The Westmacotes were delighted with Alicia. The Head had noticed her just about as much as a Head notices a pale file-clerk in a white shirt-waist and a black skirt. This radiant rose-maiden—"little Dawn-rose," old Riedriech called her—was new to him; and so, I fancy, was a Miss Smith in such a frock as I was wearing. He, as well as his wife and Miss Phelps-Parsons, accepted us at our face-value, with the background of Hynds House outlining us.

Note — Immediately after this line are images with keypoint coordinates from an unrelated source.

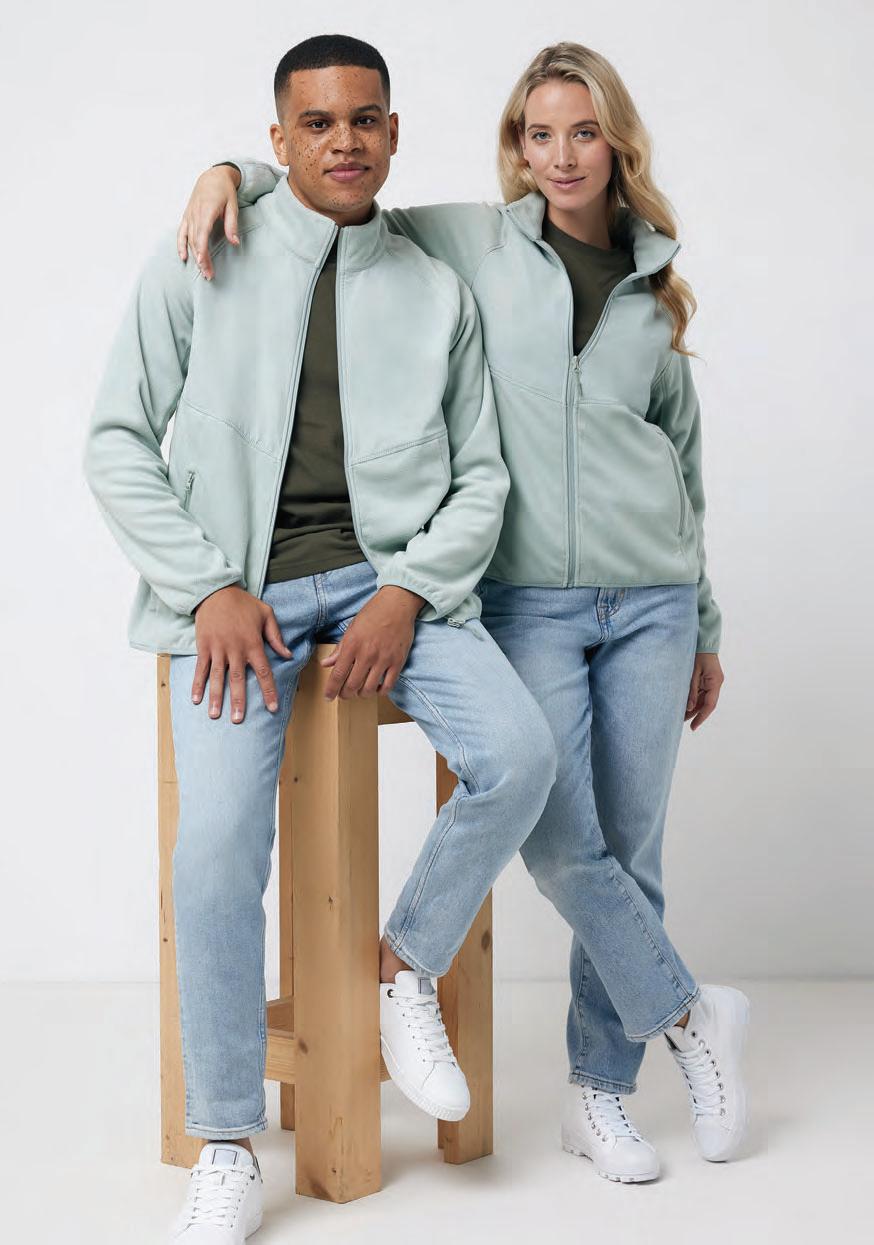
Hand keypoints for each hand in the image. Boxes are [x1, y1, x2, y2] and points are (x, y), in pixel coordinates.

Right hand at [176, 164, 241, 280]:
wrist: (212, 176)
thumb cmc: (224, 190)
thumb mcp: (232, 205)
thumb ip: (232, 224)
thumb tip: (235, 243)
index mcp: (206, 211)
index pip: (202, 235)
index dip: (202, 250)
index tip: (204, 264)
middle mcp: (195, 214)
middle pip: (196, 241)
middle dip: (202, 260)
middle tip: (209, 275)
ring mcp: (189, 216)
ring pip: (189, 240)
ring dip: (195, 257)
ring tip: (203, 271)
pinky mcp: (187, 216)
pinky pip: (181, 233)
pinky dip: (181, 245)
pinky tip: (184, 257)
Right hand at [191, 584, 293, 721]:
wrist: (216, 591)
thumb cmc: (244, 603)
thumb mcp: (266, 614)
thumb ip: (276, 637)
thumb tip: (288, 655)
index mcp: (253, 643)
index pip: (263, 672)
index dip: (268, 692)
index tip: (273, 708)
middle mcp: (235, 649)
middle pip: (238, 680)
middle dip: (238, 701)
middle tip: (237, 720)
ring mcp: (217, 648)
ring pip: (216, 677)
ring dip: (215, 697)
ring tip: (215, 715)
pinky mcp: (204, 646)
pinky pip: (200, 668)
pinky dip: (197, 684)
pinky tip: (195, 699)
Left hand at [319, 586, 424, 700]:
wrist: (397, 604)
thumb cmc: (373, 614)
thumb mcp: (351, 628)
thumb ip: (339, 648)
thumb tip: (326, 663)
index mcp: (352, 645)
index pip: (338, 674)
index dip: (331, 689)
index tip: (328, 697)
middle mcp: (367, 654)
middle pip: (352, 685)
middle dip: (345, 694)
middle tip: (344, 695)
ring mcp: (383, 659)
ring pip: (369, 688)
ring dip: (362, 694)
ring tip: (359, 692)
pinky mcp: (398, 661)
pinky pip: (388, 685)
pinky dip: (380, 691)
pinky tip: (376, 688)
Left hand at [685, 652, 723, 729]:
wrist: (703, 641)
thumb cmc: (698, 654)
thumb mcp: (692, 672)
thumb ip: (691, 690)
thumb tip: (688, 707)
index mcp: (715, 682)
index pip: (709, 705)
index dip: (701, 717)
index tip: (693, 727)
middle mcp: (716, 684)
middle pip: (706, 704)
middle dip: (695, 714)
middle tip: (681, 722)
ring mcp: (712, 682)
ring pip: (703, 699)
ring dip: (693, 707)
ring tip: (681, 716)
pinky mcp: (708, 679)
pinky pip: (702, 693)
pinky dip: (694, 699)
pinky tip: (685, 704)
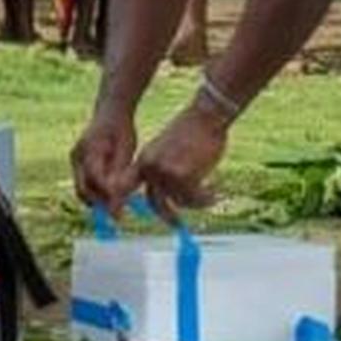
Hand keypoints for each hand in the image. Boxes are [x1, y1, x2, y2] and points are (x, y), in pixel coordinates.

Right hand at [72, 107, 139, 211]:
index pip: (96, 180)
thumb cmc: (122, 131)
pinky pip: (83, 184)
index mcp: (91, 149)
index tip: (119, 213)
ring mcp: (74, 159)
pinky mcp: (76, 163)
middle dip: (99, 204)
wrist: (110, 113)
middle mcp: (77, 156)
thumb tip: (117, 200)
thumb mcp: (126, 151)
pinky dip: (95, 193)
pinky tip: (111, 195)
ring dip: (96, 200)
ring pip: (81, 190)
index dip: (107, 198)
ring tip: (116, 205)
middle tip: (118, 214)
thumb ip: (120, 174)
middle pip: (83, 190)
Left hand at [133, 101, 228, 218]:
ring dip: (198, 202)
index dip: (123, 202)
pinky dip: (207, 198)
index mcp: (145, 159)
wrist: (206, 115)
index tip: (123, 215)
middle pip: (156, 203)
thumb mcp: (170, 148)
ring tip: (211, 196)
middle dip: (168, 217)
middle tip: (177, 225)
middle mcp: (151, 168)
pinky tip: (216, 193)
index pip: (127, 186)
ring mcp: (166, 174)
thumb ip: (165, 168)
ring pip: (181, 202)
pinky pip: (196, 198)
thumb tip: (174, 192)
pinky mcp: (183, 177)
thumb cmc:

Miss Emmeline Phelps-Parsons was a lady with a soul. She said she had psychic consciousness and a clear green aura, and that she had been an Egyptian priestess in Thebes, in the time of Sesostris. In proof of this she showed us a fine little bronze Osiris holding a whip in one hand and the ankh in the other. ("My dear, the moment I saw him, I knew I had once prayed to him!") and she always wore a scarab ring. She had bought both in an antique-shop just off Washington Street. I thought this rather a far cry from Thebes, myself, but The Author insisted that if a Theban vestal of the time of Sesostris had to reincarnate, she would naturally and inevitably come to life a Boston one.

The Author hadn't taken any too kindly to the notion of other people coming to Hynds House. He grumbled that he had hoped he had at last found a quiet haven, a place that fitted him like a glove; he protested piercingly against having it "cluttered up with uninteresting, gobbling, gabbling, ordinary people."

"You came too late. You should have been here with Great-Aunt Sophronisba," Alicia told him, tartly. "You'd have been ideal companions, both of you beware-of-the-doggy, hair-trigger-tempery, all-to-your-selfish."

The Author gasped, and rubbed his eyes. Never, never, in all his pampered life, had one so spoken to him.

"Why, of all the cheek!" exploded The Author. "Am I to be flouted thus by a piece of pink-and-whiteness just escaped from the nursery pap-spoon?"

"Out of the mouths of babes—" insinuated Alicia.